Task to complete: Will you quote only the lines starting at the one that contains "[127,207,235,225] messageKey wil" and ending with the last line of the listing below, inclusive?

Provided material:
━━━━━━━━━━━━━━━━

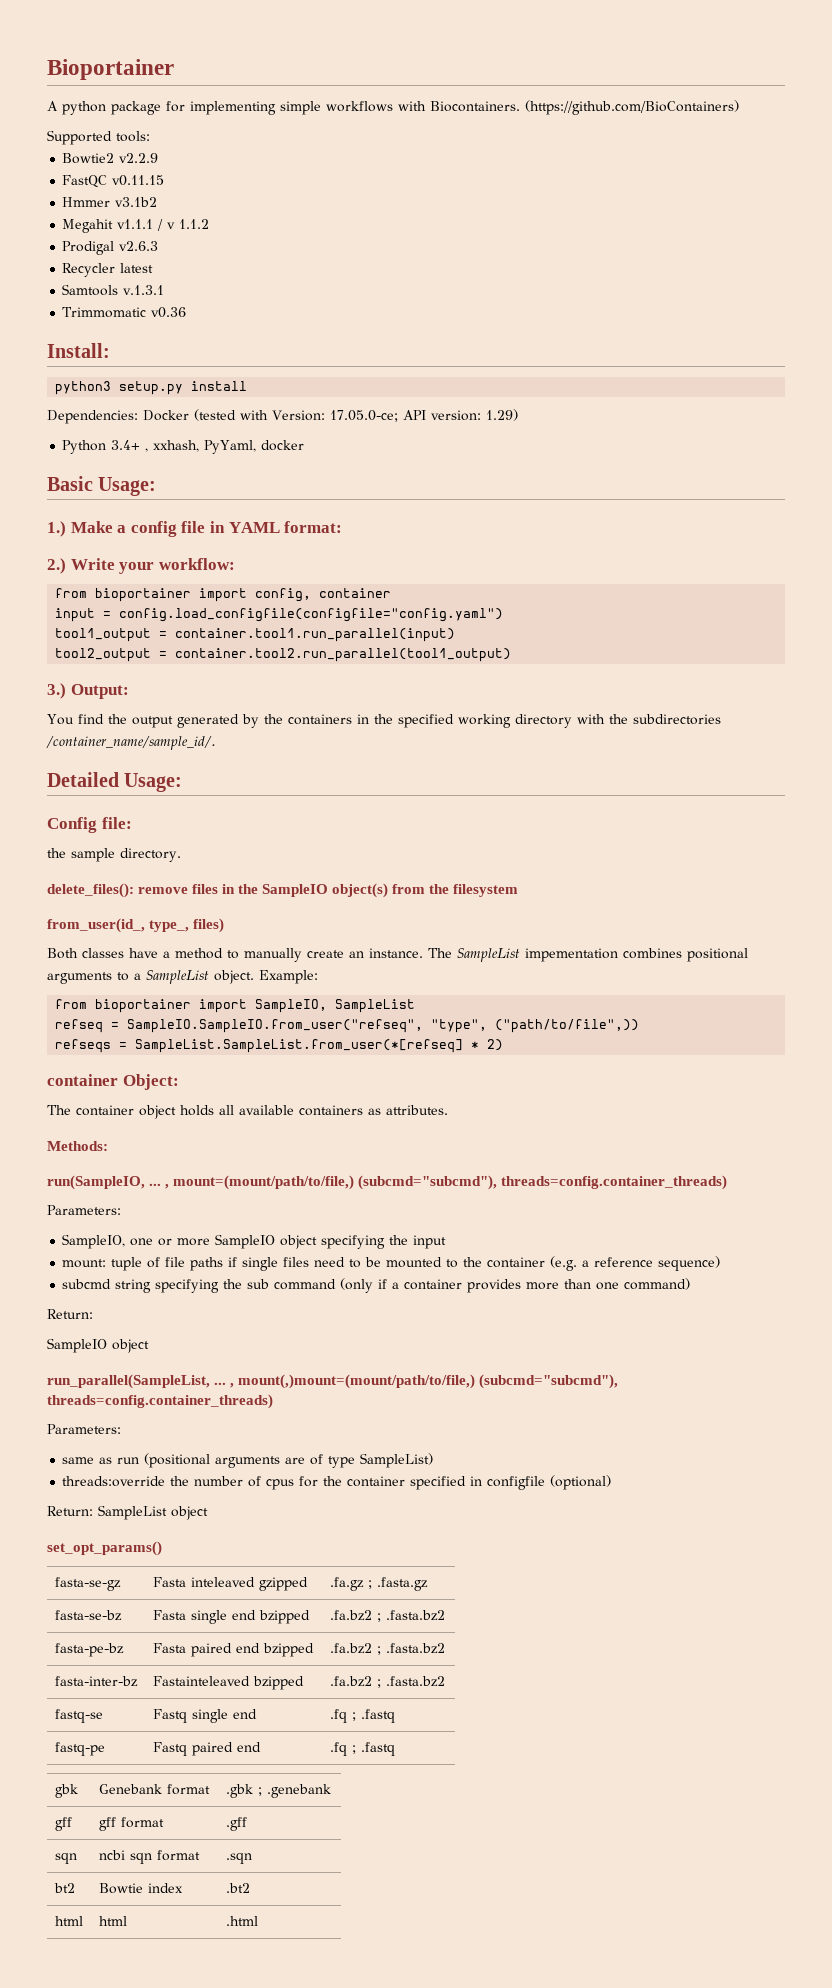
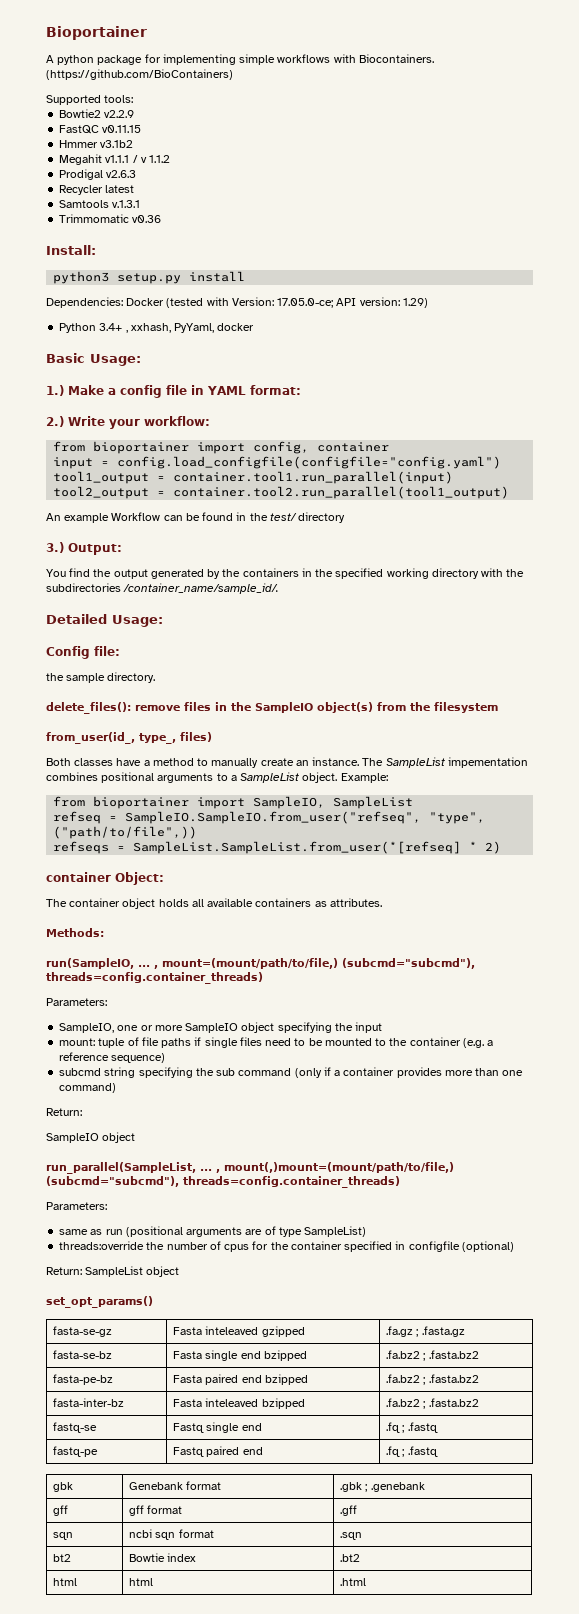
(512, 655) none -> [46,512,346,523] // An example Workflow can be found in the test/ directory
[152,1676,250,1686] Fastainteleaved -> [173,1398,259,1407] Fasta inteleaved

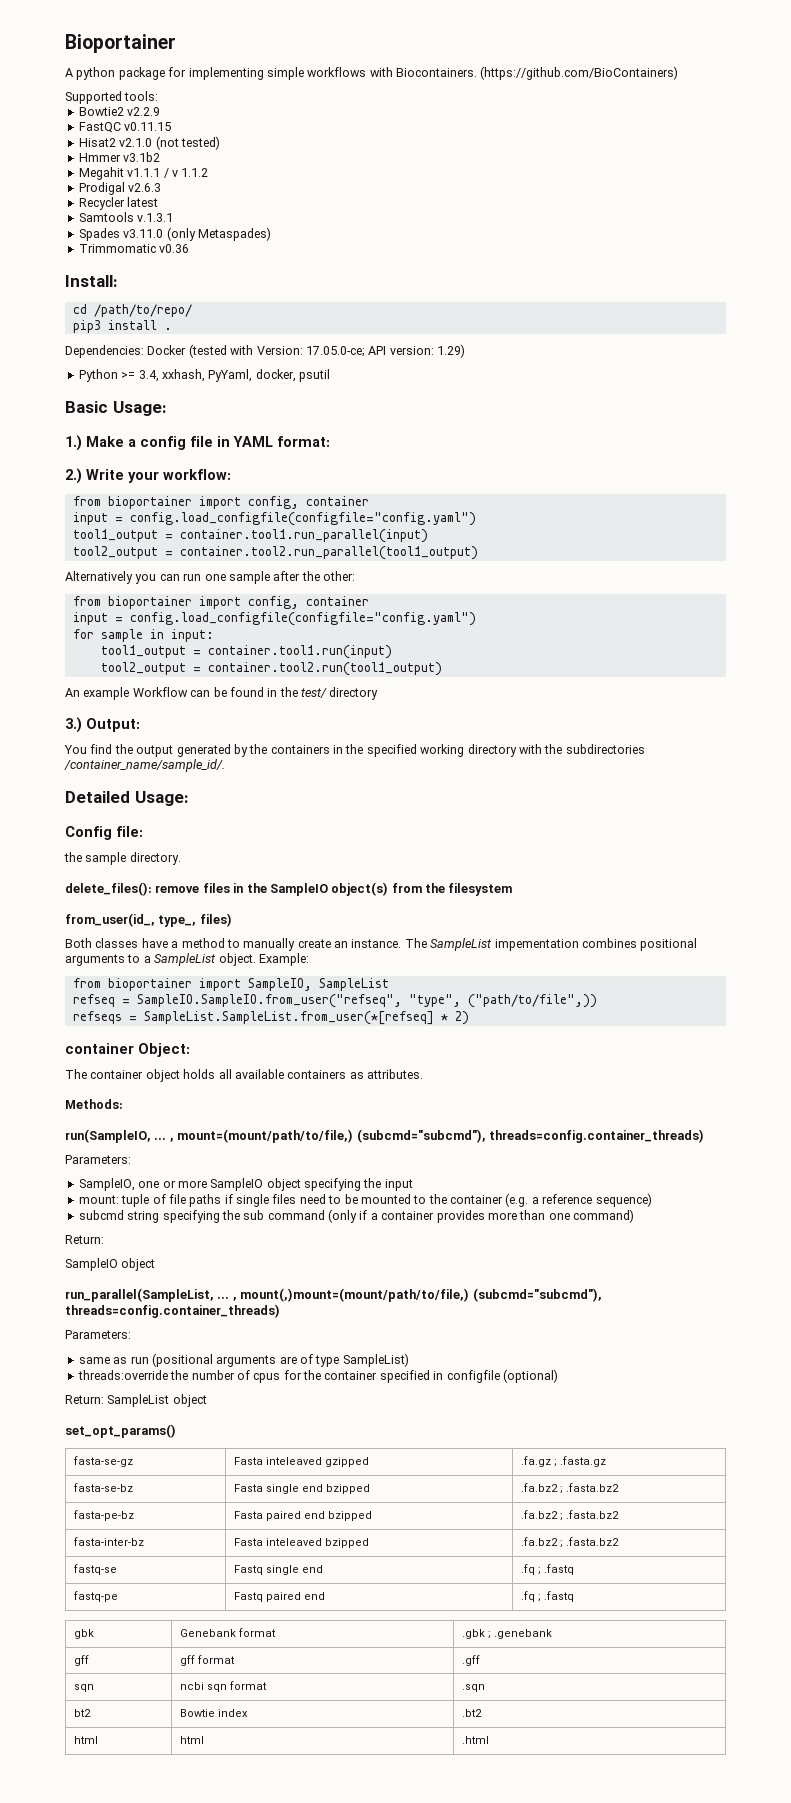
(142, 129) none -> [78,136,220,150] // Hisat2 v2.1.0 (not tested)
(141, 204) none -> [78,227,271,241] // Spades v3.11.0 (only Metaspades)
[53,271,182,284] python3 setup.py -> [72,304,192,317] [72,320,101,333] cd /path/to/repo/ // pip3
(246, 276) none -> [163,328,172,330] .
[99,323,255,333] 3.4+ , xxhash, PyYaml, docker -> [121,369,330,382] >= 3.4, xxhash, PyYaml, docker, psutil
(510, 492) none -> [65,571,355,584] [72,596,369,609] [72,612,476,626] [72,629,214,642] [100,645,392,659] [100,662,442,676] // Alternatively you can run one sample after the other: // from bioportainer import config, container // input = config.load_configfile(configfile="config.yaml") // for sample in input: // tool1_output = container.tool1.run(input) // tool2_output = container.tool2.run(tool1_output)

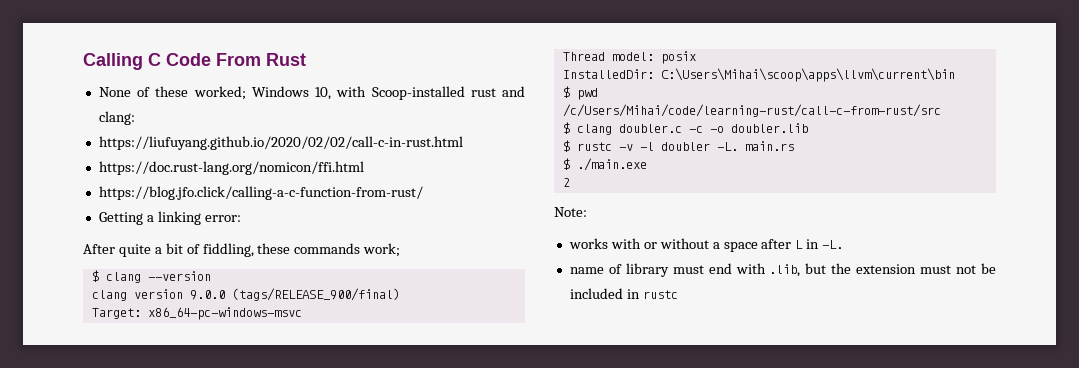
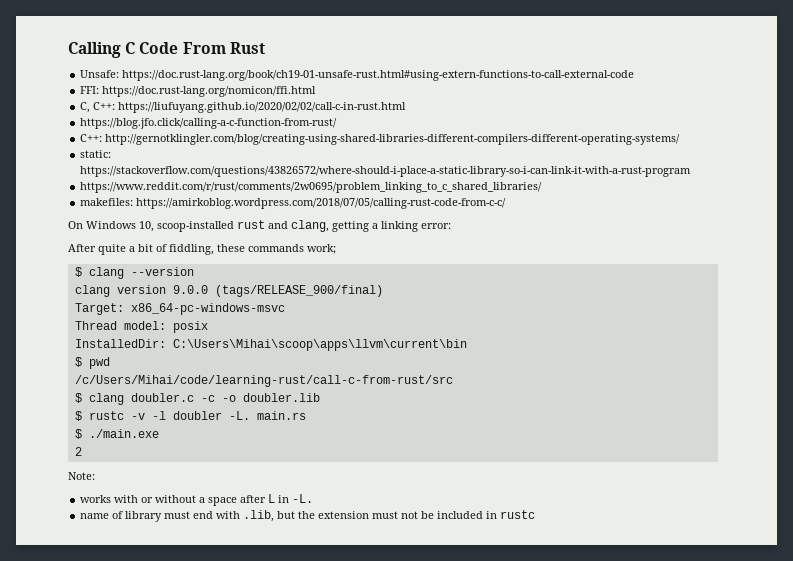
[98,86,525,100] [98,111,135,125] None of these worked; Windows 10, with Scoop-installed rust and clang: // -> [80,70,635,81] [80,86,317,97] [80,102,116,113] Unsafe: https://doc.rust-lang.org/book/ch19-01-unsafe-rust.html#using-extern-functions-to-call-external-code // FFI: https://doc.rust-lang.org/nomicon/ffi.html // C, C++:
[98,161,364,175] // https://doc.rust-lang.org/nomicon/ffi.html -> (407, 107) none
[98,212,143,225] Getting -> [80,134,681,145] [80,150,112,158] [80,166,692,177] [80,182,543,193] [80,198,507,209] [68,220,369,232] C++: http://gernotklingler.com/blog/creating-using-shared-libraries-different-compilers-different-operating-systems/ // static: https://stackoverflow.com/questions/43826572/where-should-i-place-a-static-library-so-i-can-link-it-with-a-rust-program // https://www.reddit.com/r/rust/comments/2w0695/problem_linking_to_c_shared_libraries/ // makefiles: https://amirkoblog.wordpress.com/2018/07/05/calling-rust-code-from-c-c/ // On Windows 10, scoop-installed rust and clang, getting

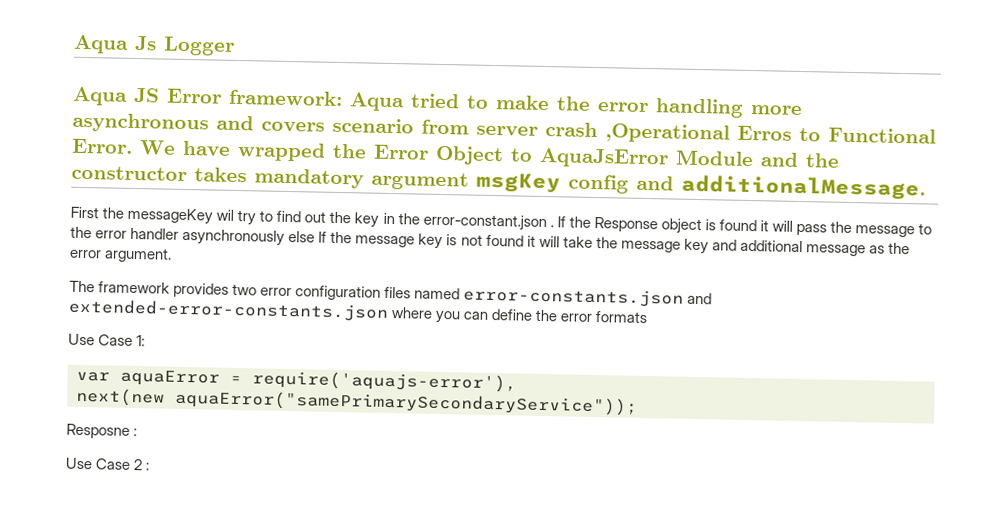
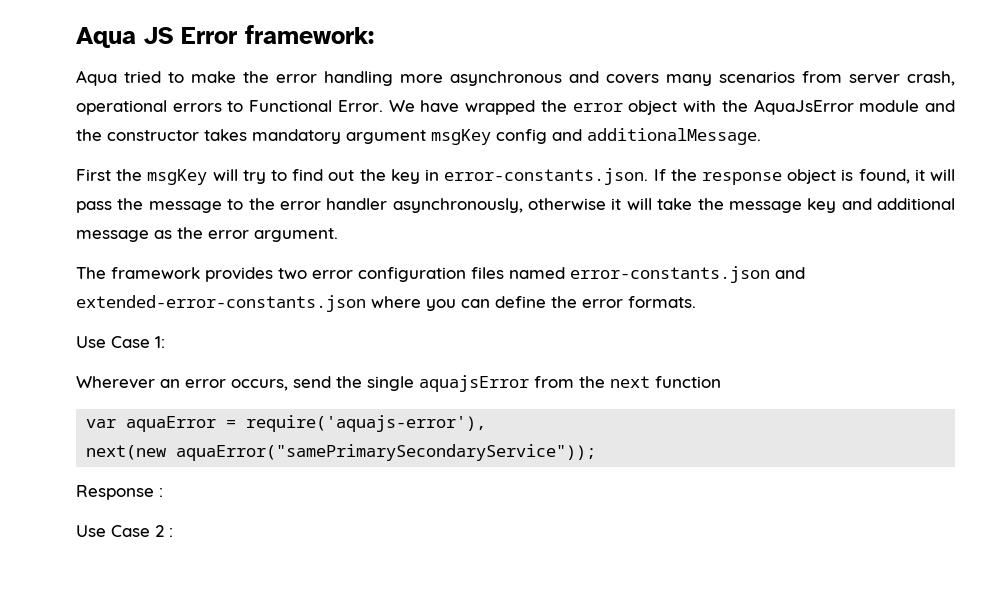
[73,34,235,56] [72,86,128,106] Aqua Js Logger // Aqua -> [76,27,136,48] Aqua
(343, 98) none -> (374, 34) //
[332,117,792,144] scenario from server crash ,Operational Erros -> [666,71,955,86] [76,100,222,115] many scenarios from server crash, operational errors
[373,144,754,169] Error Object to AquaJsError Module -> [572,99,920,115] error object with the AquaJsError module
[127,207,235,225] messageKey wil -> [147,169,238,185] msgKey will
[397,213,658,233] the error-constant.json . If the Response -> [444,168,782,185] error-constants.json. If the response
[718,219,757,232] found -> [858,169,910,184] found,
[182,228,524,250] asynchronously else If the message key is not found -> [392,198,606,213] asynchronously, otherwise
[595,311,648,324] formats -> [628,296,696,308] formats.
(146, 341) none -> [76,375,721,392] // Wherever an error occurs, send the single aquajsError from the next function
[66,423,130,439] Resposne -> [76,485,154,500] Response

━━━━━━━━━━━━━━━━

Exercise solution:
[127,207,235,225] messageKey wil -> [147,169,238,185] msgKey will
[397,213,658,233] the error-constant.json . If the Response -> [444,168,782,185] error-constants.json. If the response
[718,219,757,232] found -> [858,169,910,184] found,
[182,228,524,250] asynchronously else If the message key is not found -> [392,198,606,213] asynchronously, otherwise
[595,311,648,324] formats -> [628,296,696,308] formats.
(146, 341) none -> [76,375,721,392] // Wherever an error occurs, send the single aquajsError from the next function
[66,423,130,439] Resposne -> [76,485,154,500] Response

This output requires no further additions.